HB-19 treatment of TIII cells results in the reduction of transcripts coding MMP-2, MMP-9 and TNF-α. A. Expression of transcripts 24 hours after HB-19 treatment. Two days after seeding, TIII cells were cultured for 24 hours in the absence (Control) or presence of 10 or 25 μM of HB-19. B. Expression of transcripts in control and HB-19 cultured TIII cells (cultured as described in Figure 3). C. Expression of transcripts in control and HB-19 precultured TIII cells (as in section B) that were further passaged 7-times in the absence of HB-19. The expression of specific mRNAs was investigated by RT-PCR using primers for MMP-2, MMP-9, VEGF-A, TNF-α, STAT-1, MIA and GAPDH.

Figure 6

Reduced expression of transcripts coding MMP-2, MMP-9 and TNF-α in melanoma tumors recovered from HB-19 treated RET mice.
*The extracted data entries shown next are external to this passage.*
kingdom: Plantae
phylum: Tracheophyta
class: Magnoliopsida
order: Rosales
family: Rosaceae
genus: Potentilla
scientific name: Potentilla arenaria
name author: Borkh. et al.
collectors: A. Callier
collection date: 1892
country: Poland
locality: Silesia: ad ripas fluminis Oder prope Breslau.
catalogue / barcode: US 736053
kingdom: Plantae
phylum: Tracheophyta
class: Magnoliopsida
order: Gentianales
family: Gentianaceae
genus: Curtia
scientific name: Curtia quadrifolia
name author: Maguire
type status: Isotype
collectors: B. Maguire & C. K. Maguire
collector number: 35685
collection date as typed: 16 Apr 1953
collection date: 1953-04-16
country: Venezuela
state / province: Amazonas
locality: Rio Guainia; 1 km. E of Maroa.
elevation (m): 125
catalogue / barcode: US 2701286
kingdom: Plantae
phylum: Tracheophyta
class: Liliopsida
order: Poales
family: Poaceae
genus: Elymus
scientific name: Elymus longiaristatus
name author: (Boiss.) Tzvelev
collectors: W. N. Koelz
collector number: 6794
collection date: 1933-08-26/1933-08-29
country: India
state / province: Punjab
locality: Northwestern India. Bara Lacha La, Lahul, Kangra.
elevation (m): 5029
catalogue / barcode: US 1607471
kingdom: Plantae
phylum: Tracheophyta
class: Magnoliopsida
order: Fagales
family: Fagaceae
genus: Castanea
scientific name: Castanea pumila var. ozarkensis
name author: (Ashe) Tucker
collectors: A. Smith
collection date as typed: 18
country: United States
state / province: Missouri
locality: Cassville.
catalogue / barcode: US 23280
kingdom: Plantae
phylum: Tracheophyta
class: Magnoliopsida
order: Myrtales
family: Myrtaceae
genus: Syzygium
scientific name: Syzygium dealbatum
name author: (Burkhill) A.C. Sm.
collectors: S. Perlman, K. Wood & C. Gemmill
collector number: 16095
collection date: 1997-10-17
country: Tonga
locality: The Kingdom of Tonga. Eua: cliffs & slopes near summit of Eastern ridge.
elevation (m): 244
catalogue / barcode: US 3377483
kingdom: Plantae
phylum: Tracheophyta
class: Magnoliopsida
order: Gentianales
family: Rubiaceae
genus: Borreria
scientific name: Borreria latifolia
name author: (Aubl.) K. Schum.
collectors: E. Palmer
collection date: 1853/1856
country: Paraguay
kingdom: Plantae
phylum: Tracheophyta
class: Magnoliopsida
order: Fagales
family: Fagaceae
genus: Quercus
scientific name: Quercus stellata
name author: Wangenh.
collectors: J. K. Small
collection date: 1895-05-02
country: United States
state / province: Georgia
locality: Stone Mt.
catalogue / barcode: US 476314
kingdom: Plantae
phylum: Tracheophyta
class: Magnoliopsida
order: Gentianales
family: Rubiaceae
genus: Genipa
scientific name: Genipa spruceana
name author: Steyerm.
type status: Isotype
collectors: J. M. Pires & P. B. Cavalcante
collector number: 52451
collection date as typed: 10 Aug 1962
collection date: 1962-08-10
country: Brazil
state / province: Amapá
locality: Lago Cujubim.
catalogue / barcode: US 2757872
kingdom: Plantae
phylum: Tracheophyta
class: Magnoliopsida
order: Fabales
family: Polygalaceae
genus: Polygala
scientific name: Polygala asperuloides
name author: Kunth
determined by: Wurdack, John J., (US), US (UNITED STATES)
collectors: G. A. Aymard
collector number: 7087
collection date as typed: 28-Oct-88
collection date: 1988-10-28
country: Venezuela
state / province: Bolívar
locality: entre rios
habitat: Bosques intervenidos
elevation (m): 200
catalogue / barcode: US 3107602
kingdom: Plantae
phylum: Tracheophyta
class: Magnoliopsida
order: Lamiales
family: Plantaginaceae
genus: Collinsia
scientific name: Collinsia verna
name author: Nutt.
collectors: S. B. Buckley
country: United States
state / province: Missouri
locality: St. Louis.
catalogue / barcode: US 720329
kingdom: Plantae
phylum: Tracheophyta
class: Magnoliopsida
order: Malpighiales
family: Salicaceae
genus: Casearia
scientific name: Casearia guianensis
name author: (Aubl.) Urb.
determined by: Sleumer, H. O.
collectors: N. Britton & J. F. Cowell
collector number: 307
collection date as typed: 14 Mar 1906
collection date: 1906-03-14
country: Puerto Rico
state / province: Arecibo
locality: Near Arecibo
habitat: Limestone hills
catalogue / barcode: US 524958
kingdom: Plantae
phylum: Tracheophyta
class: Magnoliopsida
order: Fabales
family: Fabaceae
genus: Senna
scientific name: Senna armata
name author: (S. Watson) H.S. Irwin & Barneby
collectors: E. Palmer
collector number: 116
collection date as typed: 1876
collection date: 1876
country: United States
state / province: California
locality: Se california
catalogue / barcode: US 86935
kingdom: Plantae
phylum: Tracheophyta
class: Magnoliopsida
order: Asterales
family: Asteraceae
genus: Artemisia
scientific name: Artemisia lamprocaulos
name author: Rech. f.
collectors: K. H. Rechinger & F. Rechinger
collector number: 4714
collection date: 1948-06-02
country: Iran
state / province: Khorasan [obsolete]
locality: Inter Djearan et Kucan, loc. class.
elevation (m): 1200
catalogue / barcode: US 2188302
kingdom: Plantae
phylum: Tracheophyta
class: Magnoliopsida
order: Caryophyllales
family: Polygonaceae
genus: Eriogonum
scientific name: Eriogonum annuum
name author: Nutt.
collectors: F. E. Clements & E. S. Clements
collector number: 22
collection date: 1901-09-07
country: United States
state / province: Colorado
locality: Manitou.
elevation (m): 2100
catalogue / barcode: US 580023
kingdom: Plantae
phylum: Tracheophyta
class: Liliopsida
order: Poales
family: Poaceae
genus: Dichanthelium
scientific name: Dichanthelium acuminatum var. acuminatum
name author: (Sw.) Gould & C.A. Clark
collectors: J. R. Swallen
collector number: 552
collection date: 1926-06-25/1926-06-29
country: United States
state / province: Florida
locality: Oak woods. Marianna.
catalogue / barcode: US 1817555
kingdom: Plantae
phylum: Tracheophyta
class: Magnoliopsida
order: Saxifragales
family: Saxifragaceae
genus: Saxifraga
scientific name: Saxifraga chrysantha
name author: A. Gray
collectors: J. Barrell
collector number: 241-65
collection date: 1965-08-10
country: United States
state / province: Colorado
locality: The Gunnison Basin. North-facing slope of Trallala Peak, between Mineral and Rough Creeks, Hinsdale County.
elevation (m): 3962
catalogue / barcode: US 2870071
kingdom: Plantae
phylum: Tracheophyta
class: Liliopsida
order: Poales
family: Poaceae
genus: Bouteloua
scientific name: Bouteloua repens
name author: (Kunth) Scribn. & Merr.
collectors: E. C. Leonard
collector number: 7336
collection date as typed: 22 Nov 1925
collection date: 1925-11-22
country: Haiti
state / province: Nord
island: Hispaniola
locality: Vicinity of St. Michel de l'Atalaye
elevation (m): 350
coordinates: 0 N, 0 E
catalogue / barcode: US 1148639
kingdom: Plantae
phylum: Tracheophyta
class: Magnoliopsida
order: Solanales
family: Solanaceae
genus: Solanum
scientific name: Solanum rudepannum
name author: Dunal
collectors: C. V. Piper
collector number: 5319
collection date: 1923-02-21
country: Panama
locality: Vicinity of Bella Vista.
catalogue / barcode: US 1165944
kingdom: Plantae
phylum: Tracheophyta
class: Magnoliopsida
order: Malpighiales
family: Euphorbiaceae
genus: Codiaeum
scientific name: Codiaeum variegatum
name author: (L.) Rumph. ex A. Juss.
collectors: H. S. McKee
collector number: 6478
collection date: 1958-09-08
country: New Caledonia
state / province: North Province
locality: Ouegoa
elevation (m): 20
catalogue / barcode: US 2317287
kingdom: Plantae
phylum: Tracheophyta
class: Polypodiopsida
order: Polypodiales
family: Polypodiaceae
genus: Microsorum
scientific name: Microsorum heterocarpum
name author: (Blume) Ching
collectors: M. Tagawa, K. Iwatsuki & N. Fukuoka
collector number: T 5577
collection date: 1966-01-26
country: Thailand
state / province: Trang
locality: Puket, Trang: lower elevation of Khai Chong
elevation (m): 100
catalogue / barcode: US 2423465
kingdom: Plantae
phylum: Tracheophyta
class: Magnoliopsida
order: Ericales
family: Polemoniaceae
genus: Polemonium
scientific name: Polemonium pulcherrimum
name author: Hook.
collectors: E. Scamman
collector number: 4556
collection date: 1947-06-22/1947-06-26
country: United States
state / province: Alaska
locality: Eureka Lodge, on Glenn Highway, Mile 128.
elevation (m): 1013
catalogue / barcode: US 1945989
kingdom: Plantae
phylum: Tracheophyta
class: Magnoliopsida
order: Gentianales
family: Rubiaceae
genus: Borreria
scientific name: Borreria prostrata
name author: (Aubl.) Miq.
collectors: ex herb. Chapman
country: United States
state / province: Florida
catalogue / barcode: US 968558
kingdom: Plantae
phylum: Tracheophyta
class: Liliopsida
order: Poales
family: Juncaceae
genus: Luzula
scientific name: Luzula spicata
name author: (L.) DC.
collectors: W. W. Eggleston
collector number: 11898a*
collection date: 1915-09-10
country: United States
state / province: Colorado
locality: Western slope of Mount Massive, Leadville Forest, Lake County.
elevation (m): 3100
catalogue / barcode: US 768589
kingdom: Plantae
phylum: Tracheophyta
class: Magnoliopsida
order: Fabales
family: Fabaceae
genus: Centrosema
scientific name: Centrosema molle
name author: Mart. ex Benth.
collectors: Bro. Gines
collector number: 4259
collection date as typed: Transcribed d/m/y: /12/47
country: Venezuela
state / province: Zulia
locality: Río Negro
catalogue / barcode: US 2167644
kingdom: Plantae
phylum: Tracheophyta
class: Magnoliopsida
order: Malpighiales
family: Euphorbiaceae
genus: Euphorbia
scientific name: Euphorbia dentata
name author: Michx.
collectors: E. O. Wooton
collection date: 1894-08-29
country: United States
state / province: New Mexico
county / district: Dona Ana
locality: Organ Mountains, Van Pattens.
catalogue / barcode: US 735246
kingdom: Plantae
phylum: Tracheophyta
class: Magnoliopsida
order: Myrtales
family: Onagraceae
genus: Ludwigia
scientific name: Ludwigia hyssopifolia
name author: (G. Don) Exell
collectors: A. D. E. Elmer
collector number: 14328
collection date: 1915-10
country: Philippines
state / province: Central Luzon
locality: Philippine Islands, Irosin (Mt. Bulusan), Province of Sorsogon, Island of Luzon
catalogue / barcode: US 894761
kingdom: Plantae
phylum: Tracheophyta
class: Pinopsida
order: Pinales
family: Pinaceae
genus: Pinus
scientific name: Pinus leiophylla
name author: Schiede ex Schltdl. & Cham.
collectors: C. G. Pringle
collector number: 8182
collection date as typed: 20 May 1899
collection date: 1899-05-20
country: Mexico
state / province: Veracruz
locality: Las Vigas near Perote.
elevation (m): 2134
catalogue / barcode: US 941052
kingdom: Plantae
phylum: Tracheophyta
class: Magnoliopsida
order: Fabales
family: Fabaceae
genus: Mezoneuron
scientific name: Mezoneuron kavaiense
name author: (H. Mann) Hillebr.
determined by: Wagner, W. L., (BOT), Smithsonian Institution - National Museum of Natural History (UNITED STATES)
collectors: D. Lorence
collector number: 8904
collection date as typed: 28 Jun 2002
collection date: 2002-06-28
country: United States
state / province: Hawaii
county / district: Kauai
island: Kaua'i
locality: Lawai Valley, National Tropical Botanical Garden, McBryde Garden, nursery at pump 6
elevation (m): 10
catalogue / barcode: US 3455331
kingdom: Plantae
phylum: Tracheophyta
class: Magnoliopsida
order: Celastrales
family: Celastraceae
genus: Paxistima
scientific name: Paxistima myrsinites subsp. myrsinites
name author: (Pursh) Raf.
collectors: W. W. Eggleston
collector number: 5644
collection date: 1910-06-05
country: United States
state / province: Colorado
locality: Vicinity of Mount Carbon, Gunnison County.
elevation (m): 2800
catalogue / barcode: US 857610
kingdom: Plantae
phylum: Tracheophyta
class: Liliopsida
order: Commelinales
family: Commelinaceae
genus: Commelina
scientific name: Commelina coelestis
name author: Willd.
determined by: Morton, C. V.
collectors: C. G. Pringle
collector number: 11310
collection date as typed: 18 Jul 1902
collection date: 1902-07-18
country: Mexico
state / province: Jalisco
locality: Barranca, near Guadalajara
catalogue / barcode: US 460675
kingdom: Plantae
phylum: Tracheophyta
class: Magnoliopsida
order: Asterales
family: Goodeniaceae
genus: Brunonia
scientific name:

The expression of transcripts coding MMP-2, MMP-9, VEGF-A, TNF-α, STAT-1, MIA and GAPDH was investigated RT-PCR in tumors located at the eye, ear and intraperitoneum of control and HB-19 treated RET mice (as in Figure 5). The eye, ear and intraperitoneal tumors are representative for the firstly diagnosed nodule, a cutaneous nodule and a metastatic nodule, respectively. Equivalent tumor masses at similar locations were considered for comparison.